• _Instructions for the task_:
Edit the records from the first line through the line containing "направлениям: направлениям -> пользователей" by changing "underline" to "strikethrough", and give those lines again with nothing else altered.

[Saved data entries]
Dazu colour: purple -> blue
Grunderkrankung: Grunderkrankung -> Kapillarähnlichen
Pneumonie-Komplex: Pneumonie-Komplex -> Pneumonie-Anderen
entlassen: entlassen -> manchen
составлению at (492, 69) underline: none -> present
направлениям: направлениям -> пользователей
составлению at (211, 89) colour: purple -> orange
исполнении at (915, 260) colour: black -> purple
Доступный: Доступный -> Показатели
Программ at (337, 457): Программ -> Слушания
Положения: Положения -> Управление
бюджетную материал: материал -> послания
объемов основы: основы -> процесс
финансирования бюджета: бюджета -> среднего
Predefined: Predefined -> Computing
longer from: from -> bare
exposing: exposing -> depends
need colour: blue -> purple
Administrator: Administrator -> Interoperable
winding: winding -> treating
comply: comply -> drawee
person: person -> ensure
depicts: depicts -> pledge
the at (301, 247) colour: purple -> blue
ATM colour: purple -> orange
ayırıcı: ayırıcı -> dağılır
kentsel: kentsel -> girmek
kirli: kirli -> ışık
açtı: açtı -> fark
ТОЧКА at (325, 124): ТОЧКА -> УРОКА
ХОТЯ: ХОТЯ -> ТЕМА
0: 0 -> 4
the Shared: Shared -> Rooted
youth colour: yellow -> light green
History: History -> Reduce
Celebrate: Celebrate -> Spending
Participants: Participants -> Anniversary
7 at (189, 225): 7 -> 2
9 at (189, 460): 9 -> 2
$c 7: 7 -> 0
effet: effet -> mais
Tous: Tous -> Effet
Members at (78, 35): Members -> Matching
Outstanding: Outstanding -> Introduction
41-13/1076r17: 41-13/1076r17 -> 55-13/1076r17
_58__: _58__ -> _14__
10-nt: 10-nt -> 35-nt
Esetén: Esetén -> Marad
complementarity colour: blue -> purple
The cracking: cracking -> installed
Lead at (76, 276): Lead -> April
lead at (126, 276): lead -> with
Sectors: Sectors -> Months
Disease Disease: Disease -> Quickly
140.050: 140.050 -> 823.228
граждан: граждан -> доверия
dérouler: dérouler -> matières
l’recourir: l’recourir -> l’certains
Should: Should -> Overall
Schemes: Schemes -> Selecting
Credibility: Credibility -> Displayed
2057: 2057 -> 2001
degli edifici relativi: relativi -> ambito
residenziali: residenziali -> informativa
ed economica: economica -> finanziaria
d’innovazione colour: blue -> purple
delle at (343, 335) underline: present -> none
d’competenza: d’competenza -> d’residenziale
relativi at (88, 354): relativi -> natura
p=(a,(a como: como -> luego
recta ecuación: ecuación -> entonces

• _Final result_:
Dazu colour: purple -> blue
Grunderkrankung: Grunderkrankung -> Kapillarähnlichen
Pneumonie-Komplex: Pneumonie-Komplex -> Pneumonie-Anderen
entlassen: entlassen -> manchen
составлению at (492, 69) strikethrough: none -> present
направлениям: направлениям -> пользователей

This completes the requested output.